Note that we don't have an opt-out from the automatic equatable conformance now. Perhaps there are other similar cases.

Jumhyn · February 21, 2023, 12:37am

IMO the implicit conformance of enums to Equatable is bad and I would love to see it removed if there’s a way to make the (likely significant) source break manageable. I certainly wouldn’t to see it used as precedent to introduce additional implicit conformances. (Though as with Sendable it’s not really an issue for non-public types.)

bbrk24 · February 21, 2023, 1:03am

Note that for public enums, adding a new case is already source-breaking. That's why we made that enum internal.

tera · February 21, 2023, 2:07am

This sounds like a reasonable compromise.

How does this mechanism work exactly? For example this compiles:

internal class S1 {}
public class S2 {}

func foo() {
    let s1: Sendable = S1()
    let s2: Sendable = S2() // compiles just fine
}

Shouldn't S2 require an explicit "Sendable" marker here?

henrikdvn · February 21, 2023, 11:56am

Ok. I guess that will do the trick. Good news for grumpy old C programmers like me

Yes. I now realise that "stride" in the numerator only works when Storage is a homogenous tuple consisting of Element values.

So: any chance of getting a HomogenousTuple constraint any time soon?

Something like this would of course also be useful:

HomogenousTuple.init(repeating: Element, count: Int)

Should be BitwiseCopyable if Element is BitwiseCopyable

henrikdvn · February 21, 2023, 2:44pm

I suggest opt-in for custom structs and automatic for primitive values. Not sure if it is possible to enforce protocol conformance for C types, but it would certainly be useful.

Agreed. But, as noted above, I think "stride" in the StrictValueArray struct should be ok when Storage is a homogenous tuple consisting of Element values. StrictValueString capacity, however, should definitely be based on "size".

Point taken

Think the setter works, but the size calculation is wrong. Should be changed to

newValue.lengthOfBytes(using: .utf8)

Here is my test code:

class Product {
	var name: String

	init(name: String) {
		self.name = name
	}
}

struct TrivialStorage<Storage, Element> {

	var storage: Storage
	@_specialize(where Storage: _Trivial, Element: _Trivial)

	init(storage: Storage) {
		self.storage = storage
	}
}

var products = TrivialStorage<Array<Product>, Product>(storage: [Product(name: "Chair")])

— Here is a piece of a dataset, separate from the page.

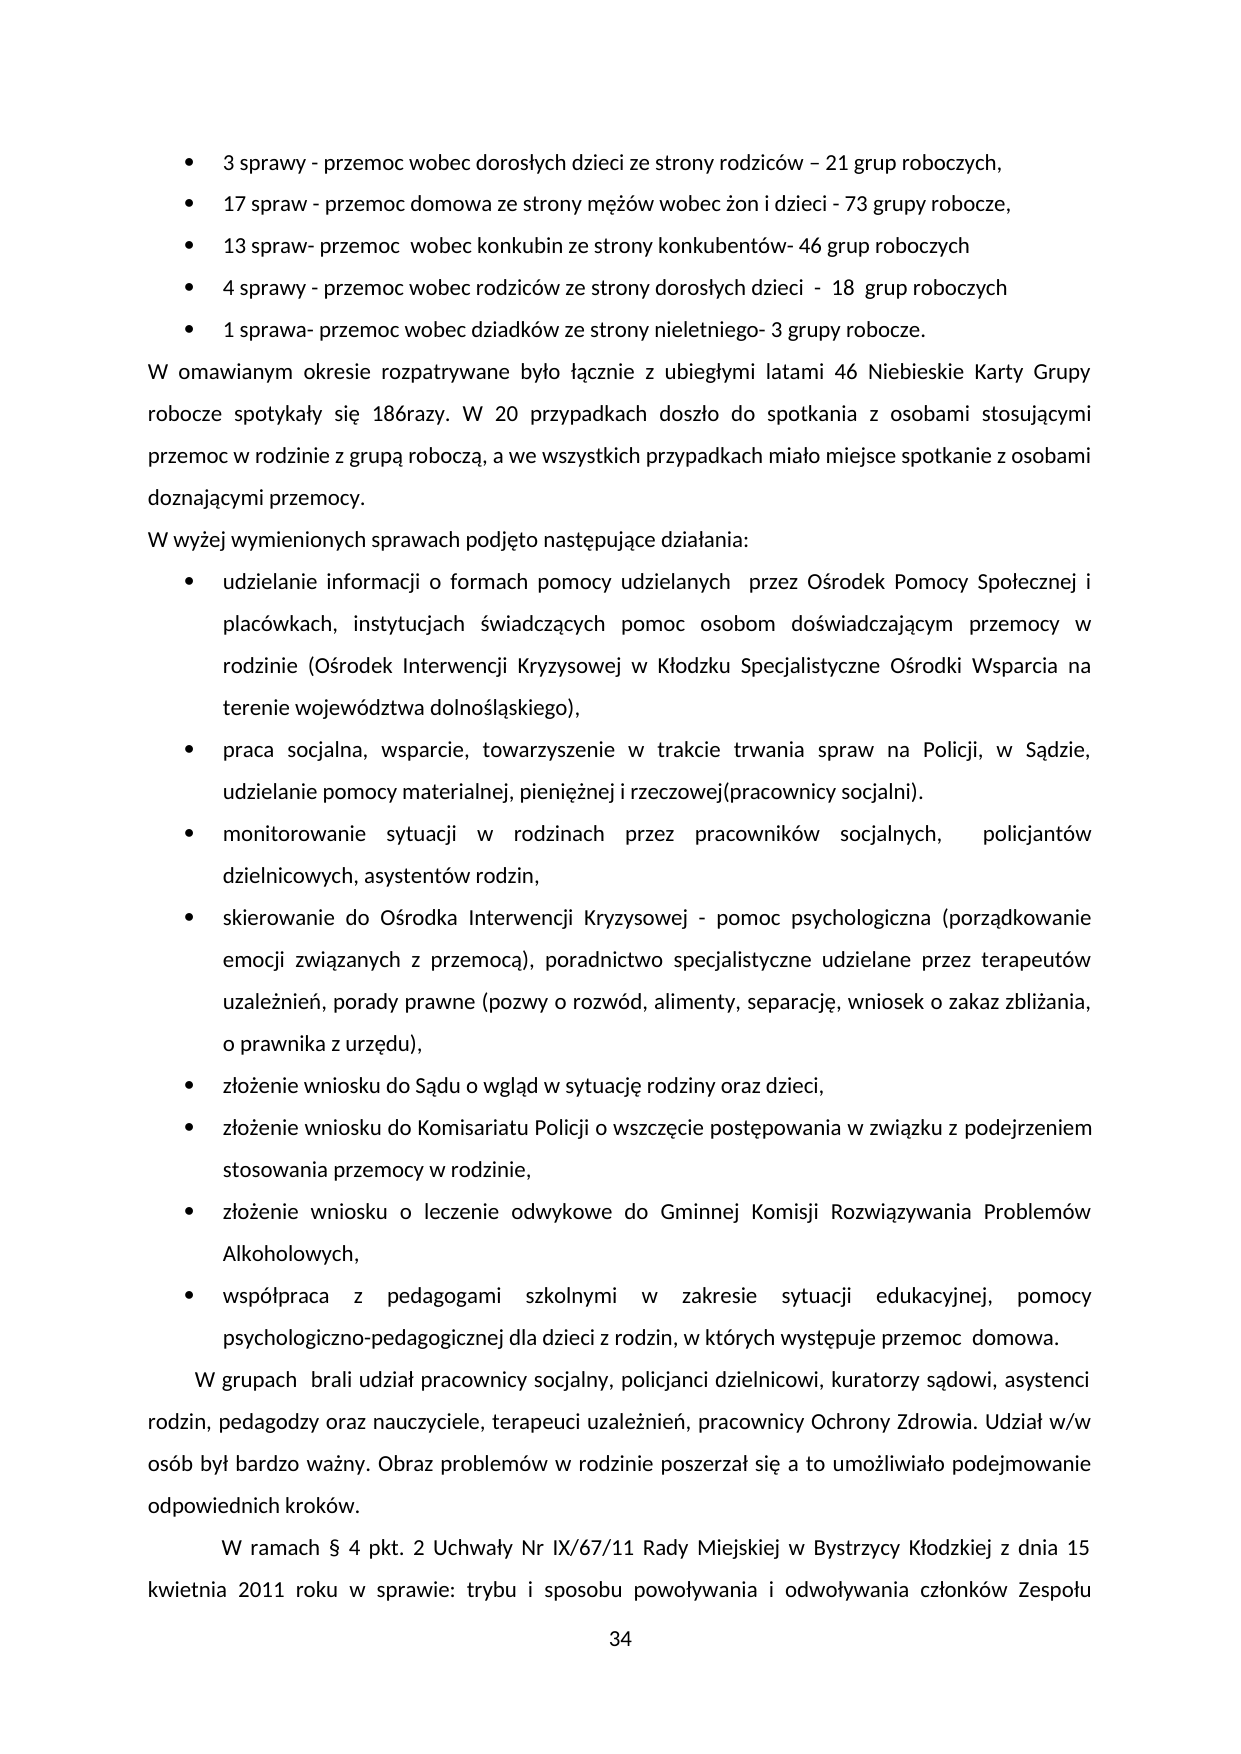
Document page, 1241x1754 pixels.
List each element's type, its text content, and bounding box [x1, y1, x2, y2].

print("\(products.storage[0].name)")
// Chair

henrikdvn · February 21, 2023, 3:56pm

I fear this is just wishfull thinking, but given a BitwiseCopyable protocol which corresponds to _Trivial and a HomogenousTuple protocol, it would be possible to define a safe and storage efficient generic BitwiseCopyableArray like this:

// Type "without any reference counted properties"
protocol BitwiseCopyable {
}

// Tuple containing only Element values
protocol HomogenousTuple {
	associatedtype Element
	init()
}

struct BitwiseCopyableArray<Storage: HomogenousTuple, Element: BitwiseCopyable> where Storage.Element == Element  {
	
	internal var storage = Storage()
	
	var capacity: Int {
		return MemoryLayout<Storage>.stride / MemoryLayout<Element>.stride
	}
	
	subscript(index: Int) -> Element {
		get {
			precondition(index >= 0 && index < capacity, "Index out of range")
			return withUnsafeBytes(of: storage) { (rawPtr) in
				return rawPtr.baseAddress!.assumingMemoryBound(to: Element.self)[index]
			}
		}
		set(newValue) {
			precondition(index >= 0 && index < capacity, "Index out of range")
			withUnsafeMutableBytes(of: &storage) { (rawPtr) in
				rawPtr.baseAddress!.assumingMemoryBound(to: Element.self)[index] = newValue
			}
		}
	}
}